[GIVEN PASSAGE]:
════

To confirm the association between these 17 SNPs and Sr38 gene, SMA was done between these SNPs and stem rust resistance (Table 2). Among the 17 SNPs, 15 SNPs were highly associated with the resistance at a p-values ranging from 0.008 for SNPs S2A_2800711, S2A_3965047, and S2A_3965054 to 0.001 for SNPs S2A_2367215 and S2A_2708784. The remaining two SNPs (S2A_710998 and S2A_2998843) were significantly associated with the resistance at p-values 0.016 and 0.018, respectively. The phenotypic variation explained by those markers (PVE) were high and ranged from 12.02% for S2A_710998 to 30.62% for SNP S2A_2367215 (Table 2). The allele effect of each SNP marker was evaluated using stem rust linearized 0 to 9 score and it ranged from −1.64 for SNP S2A_710998. to −3.23 for SNP S2A_2708784. This result indicated that selecting for these significant SNPs could reduce the infection by more than 33%.

Genes underlying significant SNPs and their functional annotations

To further understand the association between the significant SNPs associated with Sr38 and the stem rust resistance in the TRP2015 nursery, genes containing these SNPs were annotated. Among the 17 SNPs, nine were located within four genes; TraesCS2A01G004100.1 (one SNP), TraesCS2A01G005500.1 (two SNPs), TraesCS2A01G003700.1 (four SNPs) and TraesCS2A01G010200.1 (two SNPs). The functional annotation was known for only three models of the identified models and the fourth one has unknown functional annotation (Table 3).

Table 3 Gene annotation of the four gene models underlying the significant SNPs and their probable function.

════

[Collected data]
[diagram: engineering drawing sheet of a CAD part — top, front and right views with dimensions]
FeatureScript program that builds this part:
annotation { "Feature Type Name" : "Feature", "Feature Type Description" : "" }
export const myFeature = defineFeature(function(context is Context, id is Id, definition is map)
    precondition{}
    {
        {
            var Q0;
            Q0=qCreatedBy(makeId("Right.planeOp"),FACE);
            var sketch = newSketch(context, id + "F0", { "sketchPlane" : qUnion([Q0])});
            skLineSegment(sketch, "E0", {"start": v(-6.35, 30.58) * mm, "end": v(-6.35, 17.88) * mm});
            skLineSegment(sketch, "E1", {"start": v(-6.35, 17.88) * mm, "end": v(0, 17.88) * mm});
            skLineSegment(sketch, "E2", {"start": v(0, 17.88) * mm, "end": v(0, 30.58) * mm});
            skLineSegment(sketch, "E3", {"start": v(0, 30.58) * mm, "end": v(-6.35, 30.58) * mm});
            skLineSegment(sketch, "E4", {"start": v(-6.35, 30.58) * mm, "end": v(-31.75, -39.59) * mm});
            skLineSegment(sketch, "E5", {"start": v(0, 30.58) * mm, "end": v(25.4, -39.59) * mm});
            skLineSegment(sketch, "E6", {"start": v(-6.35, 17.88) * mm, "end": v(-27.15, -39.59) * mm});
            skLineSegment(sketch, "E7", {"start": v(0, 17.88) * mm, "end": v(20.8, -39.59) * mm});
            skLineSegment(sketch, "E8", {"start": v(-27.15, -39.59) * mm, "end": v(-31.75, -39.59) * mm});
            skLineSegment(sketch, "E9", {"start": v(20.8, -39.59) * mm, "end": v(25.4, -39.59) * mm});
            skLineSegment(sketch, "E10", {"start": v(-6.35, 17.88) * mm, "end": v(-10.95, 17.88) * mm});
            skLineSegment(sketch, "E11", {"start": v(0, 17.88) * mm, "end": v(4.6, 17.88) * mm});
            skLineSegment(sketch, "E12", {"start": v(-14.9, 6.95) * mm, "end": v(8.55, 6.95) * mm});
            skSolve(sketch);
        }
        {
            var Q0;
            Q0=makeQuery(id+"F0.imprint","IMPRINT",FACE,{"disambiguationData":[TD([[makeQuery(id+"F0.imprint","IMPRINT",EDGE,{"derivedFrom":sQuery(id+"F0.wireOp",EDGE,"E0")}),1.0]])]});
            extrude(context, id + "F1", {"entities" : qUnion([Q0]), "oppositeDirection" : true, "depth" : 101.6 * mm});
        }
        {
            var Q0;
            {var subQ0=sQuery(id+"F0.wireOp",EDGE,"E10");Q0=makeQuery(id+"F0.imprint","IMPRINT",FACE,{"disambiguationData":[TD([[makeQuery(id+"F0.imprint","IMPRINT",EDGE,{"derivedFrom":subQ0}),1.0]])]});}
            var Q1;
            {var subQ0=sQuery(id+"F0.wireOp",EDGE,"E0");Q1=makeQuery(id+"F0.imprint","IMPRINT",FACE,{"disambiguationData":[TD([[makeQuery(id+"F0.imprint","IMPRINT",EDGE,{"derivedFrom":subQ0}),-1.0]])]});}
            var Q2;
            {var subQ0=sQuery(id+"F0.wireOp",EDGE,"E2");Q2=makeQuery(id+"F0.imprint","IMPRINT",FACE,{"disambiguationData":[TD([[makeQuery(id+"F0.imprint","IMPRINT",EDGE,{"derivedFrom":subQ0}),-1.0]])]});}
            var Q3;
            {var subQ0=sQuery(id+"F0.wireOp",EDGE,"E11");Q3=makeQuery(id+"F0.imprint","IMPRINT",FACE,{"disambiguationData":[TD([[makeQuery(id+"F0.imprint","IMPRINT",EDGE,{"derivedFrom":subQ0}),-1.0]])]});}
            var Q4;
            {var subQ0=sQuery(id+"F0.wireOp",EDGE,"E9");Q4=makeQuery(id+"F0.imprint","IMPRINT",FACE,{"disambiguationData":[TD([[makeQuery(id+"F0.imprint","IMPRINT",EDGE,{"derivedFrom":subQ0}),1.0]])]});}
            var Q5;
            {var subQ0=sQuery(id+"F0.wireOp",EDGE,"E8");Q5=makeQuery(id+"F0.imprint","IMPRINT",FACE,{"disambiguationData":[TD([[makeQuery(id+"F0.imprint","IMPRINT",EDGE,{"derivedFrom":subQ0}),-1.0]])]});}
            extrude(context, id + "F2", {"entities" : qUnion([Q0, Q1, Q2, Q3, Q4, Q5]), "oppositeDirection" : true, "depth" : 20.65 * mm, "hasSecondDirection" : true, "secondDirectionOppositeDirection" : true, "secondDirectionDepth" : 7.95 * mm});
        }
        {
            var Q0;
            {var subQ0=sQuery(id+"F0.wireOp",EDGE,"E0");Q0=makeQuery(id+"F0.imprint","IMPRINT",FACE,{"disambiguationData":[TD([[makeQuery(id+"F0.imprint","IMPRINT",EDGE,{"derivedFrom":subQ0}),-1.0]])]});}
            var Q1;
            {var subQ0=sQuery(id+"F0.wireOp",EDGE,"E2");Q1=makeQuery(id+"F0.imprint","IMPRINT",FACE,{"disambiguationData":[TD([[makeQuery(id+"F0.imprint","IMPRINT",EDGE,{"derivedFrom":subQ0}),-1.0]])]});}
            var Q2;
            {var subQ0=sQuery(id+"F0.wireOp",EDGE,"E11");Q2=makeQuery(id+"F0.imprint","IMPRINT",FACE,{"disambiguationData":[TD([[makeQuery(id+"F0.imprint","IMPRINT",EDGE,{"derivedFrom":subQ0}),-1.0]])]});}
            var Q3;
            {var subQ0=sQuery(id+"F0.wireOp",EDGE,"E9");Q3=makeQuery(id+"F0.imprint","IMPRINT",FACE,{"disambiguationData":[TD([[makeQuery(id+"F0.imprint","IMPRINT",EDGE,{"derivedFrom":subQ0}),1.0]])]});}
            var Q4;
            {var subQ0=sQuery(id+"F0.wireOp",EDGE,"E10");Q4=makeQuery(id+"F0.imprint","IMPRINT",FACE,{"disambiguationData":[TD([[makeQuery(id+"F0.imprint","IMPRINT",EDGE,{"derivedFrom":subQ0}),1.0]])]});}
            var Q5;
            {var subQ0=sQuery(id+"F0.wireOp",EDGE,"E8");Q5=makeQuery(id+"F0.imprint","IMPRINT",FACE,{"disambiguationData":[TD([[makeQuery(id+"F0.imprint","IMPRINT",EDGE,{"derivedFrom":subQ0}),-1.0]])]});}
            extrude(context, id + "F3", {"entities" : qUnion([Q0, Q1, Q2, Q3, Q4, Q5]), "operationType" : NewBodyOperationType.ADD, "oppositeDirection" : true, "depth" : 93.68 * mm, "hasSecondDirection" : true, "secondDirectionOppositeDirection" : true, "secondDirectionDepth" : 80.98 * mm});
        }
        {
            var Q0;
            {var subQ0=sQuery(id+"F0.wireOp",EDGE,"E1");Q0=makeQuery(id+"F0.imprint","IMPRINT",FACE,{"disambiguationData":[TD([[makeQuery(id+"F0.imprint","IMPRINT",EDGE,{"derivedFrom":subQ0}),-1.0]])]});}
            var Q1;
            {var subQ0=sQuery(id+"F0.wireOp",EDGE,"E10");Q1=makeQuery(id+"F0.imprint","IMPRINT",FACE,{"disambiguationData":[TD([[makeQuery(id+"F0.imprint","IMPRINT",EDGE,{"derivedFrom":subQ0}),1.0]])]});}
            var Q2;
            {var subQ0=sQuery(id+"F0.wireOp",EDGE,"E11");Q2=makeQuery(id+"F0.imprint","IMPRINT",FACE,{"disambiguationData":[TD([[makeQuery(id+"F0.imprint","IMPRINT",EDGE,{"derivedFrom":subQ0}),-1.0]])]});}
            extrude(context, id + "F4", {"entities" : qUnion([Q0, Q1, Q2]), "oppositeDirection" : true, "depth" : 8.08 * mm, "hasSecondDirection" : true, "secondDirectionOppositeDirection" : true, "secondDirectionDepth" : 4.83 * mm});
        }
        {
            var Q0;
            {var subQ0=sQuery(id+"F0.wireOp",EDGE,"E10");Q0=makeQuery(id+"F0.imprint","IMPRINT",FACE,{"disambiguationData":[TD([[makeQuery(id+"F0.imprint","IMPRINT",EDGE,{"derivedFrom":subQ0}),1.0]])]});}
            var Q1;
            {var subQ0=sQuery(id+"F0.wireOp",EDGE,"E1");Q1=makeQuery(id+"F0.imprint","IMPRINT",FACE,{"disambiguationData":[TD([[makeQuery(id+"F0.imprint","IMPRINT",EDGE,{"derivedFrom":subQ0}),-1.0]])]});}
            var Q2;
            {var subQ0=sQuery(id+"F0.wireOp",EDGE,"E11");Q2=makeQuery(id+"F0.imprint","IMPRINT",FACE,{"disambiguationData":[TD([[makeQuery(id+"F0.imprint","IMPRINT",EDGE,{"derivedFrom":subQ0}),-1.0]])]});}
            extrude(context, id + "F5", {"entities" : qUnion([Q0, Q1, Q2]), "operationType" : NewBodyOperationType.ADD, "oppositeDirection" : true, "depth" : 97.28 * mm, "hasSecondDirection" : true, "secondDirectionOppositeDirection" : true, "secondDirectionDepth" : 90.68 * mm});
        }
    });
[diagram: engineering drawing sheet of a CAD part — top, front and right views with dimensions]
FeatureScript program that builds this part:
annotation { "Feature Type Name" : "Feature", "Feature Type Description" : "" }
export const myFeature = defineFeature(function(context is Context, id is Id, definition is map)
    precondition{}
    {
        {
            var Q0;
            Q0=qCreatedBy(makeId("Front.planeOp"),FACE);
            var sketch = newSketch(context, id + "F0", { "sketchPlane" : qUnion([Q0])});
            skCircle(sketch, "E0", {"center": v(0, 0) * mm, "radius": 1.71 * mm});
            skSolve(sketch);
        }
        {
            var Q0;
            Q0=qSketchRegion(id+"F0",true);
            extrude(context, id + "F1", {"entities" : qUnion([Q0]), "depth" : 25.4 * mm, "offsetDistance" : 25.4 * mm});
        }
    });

════

[TO DO]:
1. Do these statements agree with the passage on Sr38 SNPs and stem rust? Answer yes or no for each and quote the deciding words. (a) SNP S2A_710998 explained the smallest share of phenotypic variation. (b) All 17 SNPs were located within genes. (c) SNP S2A_2998843 was associated with resistance at a p-value of 0.016.
2. Which gene models in the passage on Sr38 SNPs and stem rust contain the significant SNPs?
3. According to the passage on Sr38 SNPs and stem rust, which SNP had the largest allele effect, and what was its value?

[LIST OF SOLUTIONS]:
1.
(a) Yes: "ranged from 12.02% for S2A_710998 to 30.62% for SNP S2A_2367215"
(b) No: "Among the 17 SNPs, nine were located within four genes"
(c) No: "The remaining two SNPs (S2A_710998 and S2A_2998843) were significantly associated with the resistance at p-values 0.016 and 0.018, respectively."

2.
TraesCS2A01G004100.1 (one SNP)
TraesCS2A01G005500.1 (two SNPs)
TraesCS2A01G003700.1 (four SNPs)
TraesCS2A01G010200.1 (two SNPs)

3. SNP S2A_2708784, with an allele effect of −3.23.